Fat, Big, Humongous

Fat, big, humongous, huge, it goes by different terms but it basically refers to one and the same thing Obesity. What is obesity? OK, we know this term has been around for quite a significant period of time for everyone not to know what it is. But what we are looking for is the meaning of obesity in the framework of our present-day society. How does our society look at obesity and how it affects the lives, thinking and attitude of obese people?

Obesity, in simple terms means having too much body fat, Period. We can take on more scientific definitions like an abnormal accumulation of body fat, or a body mass index (BMI) of 30 or higher, but it still boils down to one simple meaning. In most cases, it means having too much body fat.

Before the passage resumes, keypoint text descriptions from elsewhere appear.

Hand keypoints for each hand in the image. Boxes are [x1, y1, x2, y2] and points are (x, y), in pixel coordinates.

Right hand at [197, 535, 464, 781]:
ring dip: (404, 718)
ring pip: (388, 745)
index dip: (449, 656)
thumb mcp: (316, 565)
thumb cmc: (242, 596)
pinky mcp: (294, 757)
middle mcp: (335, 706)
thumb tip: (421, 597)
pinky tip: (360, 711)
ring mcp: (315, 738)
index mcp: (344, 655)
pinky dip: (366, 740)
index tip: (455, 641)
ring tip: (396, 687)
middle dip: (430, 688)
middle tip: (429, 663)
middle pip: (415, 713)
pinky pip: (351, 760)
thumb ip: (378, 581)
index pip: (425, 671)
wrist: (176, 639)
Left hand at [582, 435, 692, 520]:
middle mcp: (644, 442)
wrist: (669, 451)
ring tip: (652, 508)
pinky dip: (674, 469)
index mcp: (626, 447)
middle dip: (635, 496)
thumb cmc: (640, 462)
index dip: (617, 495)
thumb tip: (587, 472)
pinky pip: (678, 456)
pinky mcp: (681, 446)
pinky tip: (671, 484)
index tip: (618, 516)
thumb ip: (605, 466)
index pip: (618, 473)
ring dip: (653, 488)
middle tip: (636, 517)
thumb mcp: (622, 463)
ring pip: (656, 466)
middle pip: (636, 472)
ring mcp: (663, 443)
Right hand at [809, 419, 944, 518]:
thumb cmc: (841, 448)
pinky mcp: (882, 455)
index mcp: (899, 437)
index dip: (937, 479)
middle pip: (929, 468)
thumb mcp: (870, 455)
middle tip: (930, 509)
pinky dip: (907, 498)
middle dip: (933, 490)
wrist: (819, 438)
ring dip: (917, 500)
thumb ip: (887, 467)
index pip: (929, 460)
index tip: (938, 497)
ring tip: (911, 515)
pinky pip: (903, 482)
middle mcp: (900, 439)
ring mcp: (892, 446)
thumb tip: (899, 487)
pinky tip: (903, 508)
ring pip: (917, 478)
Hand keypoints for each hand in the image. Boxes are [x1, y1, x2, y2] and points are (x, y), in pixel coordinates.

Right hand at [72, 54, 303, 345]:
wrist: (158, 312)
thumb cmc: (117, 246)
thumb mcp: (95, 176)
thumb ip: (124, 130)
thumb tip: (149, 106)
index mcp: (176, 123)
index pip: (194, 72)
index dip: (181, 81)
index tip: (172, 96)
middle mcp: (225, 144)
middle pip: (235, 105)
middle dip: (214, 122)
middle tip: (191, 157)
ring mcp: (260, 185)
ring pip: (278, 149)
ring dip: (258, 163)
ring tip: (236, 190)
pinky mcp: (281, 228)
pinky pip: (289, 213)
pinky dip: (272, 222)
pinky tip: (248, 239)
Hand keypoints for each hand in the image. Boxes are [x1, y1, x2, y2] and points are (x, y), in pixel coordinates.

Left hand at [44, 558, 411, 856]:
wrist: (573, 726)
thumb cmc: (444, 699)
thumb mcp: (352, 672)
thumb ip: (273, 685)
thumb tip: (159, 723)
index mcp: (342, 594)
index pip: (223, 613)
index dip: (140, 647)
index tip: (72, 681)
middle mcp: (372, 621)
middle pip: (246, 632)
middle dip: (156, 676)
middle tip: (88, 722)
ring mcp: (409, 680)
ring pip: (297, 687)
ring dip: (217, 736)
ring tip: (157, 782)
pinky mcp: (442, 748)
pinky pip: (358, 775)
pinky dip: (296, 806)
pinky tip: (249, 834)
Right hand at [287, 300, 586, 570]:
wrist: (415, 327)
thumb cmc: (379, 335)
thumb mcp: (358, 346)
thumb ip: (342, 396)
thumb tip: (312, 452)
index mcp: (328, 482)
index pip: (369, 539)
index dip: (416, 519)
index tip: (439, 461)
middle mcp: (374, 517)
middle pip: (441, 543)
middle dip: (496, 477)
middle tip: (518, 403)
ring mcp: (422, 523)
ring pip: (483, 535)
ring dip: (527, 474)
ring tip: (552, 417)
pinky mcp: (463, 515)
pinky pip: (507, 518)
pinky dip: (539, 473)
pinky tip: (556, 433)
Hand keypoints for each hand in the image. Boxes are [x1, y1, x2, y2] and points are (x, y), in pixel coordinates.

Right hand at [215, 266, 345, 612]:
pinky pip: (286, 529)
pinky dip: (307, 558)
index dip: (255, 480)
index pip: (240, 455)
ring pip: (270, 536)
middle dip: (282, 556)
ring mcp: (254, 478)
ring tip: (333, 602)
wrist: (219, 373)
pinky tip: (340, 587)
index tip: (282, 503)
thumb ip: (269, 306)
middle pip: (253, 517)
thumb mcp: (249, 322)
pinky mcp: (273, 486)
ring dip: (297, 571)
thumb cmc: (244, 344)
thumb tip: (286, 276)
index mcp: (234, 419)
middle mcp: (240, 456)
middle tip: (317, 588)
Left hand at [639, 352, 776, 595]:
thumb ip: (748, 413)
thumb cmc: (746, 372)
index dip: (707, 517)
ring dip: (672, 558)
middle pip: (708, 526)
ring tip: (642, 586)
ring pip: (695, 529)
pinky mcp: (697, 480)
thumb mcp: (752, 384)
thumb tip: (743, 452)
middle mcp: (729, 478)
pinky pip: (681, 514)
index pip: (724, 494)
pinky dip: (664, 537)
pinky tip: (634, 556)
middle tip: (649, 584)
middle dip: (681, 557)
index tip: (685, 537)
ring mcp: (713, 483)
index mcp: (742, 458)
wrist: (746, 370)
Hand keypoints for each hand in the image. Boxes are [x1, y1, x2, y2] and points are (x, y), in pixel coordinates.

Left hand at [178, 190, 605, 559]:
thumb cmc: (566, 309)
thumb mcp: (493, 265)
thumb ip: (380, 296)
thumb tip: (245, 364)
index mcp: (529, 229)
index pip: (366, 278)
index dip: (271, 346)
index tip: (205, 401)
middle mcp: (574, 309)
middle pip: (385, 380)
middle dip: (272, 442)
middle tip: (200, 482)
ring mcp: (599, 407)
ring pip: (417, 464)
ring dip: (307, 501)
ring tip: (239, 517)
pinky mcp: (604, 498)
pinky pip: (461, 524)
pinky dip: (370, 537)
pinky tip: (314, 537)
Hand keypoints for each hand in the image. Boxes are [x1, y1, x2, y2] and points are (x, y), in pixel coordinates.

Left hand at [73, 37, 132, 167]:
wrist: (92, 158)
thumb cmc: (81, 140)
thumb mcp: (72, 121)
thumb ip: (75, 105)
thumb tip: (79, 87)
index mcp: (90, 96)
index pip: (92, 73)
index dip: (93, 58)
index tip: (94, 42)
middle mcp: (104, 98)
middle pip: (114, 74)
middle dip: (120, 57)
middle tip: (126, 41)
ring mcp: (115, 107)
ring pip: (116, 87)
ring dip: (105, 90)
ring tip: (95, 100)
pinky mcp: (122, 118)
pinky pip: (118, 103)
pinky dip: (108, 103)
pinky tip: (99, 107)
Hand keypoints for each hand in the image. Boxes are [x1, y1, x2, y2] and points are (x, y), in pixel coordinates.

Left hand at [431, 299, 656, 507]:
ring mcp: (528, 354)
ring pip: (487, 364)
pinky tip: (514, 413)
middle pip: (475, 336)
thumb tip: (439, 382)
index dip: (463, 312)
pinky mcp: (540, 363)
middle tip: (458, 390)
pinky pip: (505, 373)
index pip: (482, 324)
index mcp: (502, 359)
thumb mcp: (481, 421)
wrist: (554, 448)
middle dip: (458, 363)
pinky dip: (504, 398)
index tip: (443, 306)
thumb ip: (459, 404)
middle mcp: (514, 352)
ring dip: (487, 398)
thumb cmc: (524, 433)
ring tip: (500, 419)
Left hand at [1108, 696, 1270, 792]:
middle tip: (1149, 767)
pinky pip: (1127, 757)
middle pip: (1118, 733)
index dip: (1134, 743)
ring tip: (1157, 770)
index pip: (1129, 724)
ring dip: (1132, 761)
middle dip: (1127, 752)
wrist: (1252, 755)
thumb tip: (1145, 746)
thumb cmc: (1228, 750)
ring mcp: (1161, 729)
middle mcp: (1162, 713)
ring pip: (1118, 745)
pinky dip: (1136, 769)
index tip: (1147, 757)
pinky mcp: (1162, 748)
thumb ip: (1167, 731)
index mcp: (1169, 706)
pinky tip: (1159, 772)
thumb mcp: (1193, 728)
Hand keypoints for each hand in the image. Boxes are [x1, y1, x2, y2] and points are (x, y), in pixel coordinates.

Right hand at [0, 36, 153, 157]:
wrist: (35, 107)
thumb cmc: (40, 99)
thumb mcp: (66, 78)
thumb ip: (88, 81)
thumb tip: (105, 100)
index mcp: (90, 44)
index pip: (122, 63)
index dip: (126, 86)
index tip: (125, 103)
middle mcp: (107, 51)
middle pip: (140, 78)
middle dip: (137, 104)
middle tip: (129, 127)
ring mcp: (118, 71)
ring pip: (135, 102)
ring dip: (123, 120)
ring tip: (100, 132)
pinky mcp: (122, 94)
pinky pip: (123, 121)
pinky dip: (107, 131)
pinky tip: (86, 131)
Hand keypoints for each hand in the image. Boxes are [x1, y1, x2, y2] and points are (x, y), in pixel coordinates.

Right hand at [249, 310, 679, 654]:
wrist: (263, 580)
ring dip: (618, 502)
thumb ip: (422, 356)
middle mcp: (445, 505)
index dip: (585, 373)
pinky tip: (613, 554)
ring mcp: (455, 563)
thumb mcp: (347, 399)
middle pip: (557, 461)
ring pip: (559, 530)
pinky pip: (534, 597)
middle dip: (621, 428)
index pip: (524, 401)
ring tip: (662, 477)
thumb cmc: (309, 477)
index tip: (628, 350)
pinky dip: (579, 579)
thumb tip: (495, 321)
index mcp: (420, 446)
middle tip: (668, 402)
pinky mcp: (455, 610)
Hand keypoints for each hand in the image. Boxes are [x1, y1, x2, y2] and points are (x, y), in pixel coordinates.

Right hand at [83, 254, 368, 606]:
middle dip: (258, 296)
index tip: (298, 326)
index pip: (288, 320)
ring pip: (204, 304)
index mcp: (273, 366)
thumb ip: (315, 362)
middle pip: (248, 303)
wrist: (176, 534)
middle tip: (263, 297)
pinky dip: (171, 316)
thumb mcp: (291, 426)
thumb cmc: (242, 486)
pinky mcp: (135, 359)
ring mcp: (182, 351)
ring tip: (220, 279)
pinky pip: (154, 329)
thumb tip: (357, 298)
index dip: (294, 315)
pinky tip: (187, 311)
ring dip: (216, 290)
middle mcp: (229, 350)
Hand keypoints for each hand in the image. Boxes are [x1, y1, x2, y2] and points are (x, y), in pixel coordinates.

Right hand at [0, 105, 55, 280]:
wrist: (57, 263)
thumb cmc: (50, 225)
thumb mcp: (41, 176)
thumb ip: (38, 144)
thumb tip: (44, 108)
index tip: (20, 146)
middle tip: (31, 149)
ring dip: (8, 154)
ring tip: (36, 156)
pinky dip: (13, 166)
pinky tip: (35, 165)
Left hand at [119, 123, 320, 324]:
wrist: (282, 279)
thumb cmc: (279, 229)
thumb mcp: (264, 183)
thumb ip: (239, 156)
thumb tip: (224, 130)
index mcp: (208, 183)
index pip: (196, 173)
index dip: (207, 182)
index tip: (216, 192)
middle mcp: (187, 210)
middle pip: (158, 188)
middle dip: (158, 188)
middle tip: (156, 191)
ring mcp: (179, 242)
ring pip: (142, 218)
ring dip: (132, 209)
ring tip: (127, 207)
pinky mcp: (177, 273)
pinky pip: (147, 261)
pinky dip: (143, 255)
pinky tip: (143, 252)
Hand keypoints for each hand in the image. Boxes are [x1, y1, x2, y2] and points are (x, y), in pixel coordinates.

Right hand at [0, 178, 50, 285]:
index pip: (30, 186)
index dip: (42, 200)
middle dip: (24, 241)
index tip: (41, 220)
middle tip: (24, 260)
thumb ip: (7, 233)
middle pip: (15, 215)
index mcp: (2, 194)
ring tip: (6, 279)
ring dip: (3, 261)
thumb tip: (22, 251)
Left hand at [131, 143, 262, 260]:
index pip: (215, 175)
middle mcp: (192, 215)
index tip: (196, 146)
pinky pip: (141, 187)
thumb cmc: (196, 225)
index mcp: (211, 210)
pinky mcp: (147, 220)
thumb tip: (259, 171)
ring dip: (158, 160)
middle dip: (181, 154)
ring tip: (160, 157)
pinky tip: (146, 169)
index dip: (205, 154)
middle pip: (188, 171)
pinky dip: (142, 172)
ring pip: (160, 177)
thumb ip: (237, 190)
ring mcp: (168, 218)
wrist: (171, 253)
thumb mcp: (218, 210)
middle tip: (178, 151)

When we talk about obesity, we are not simply referring to someone whose weight is about 10 lbs. more than his ideal weight based on his/her height. Normally, a 10 to 20 lb. difference between ideal weights as against the current weight qualifies someone as overweight yet not obese. When we talk about being obese, we are talking about excessive baggage of 30 lbs. or more.

The most common way of determining obesity is via the BMI (Body Mass Index) calculation. This method follows a certain formula wherein the body’s weight in kilograms is divided by the square of the body’s height in meters. If your BMI exceeds 30, you are automatically considered obese and if it breaks the 40 point mark, then you are someone called morbidly obese.

Another important aspect that we need to focus to be able to understand obesity is the influence of society in its prevalence. And we are talking here about society in general and not just the people in it. Society is not just about its people alone. You have the system and the structure in itself though people comprise more than half of its existence.

More importantly the education system needs to extend its efforts in battling obesity from within the classroom up to the nutritional values that each state public school canteens are selling to our students.

More than what we are teaching these students, the things that they consume in those canteens would eventually decide how these students would aesthetically grow. It doesn’t make sense if we continue telling these young people to shun away from fatty, unhealthy foods when all they see and find on our campus cafeterias are the exact same thing we ask them to avoid.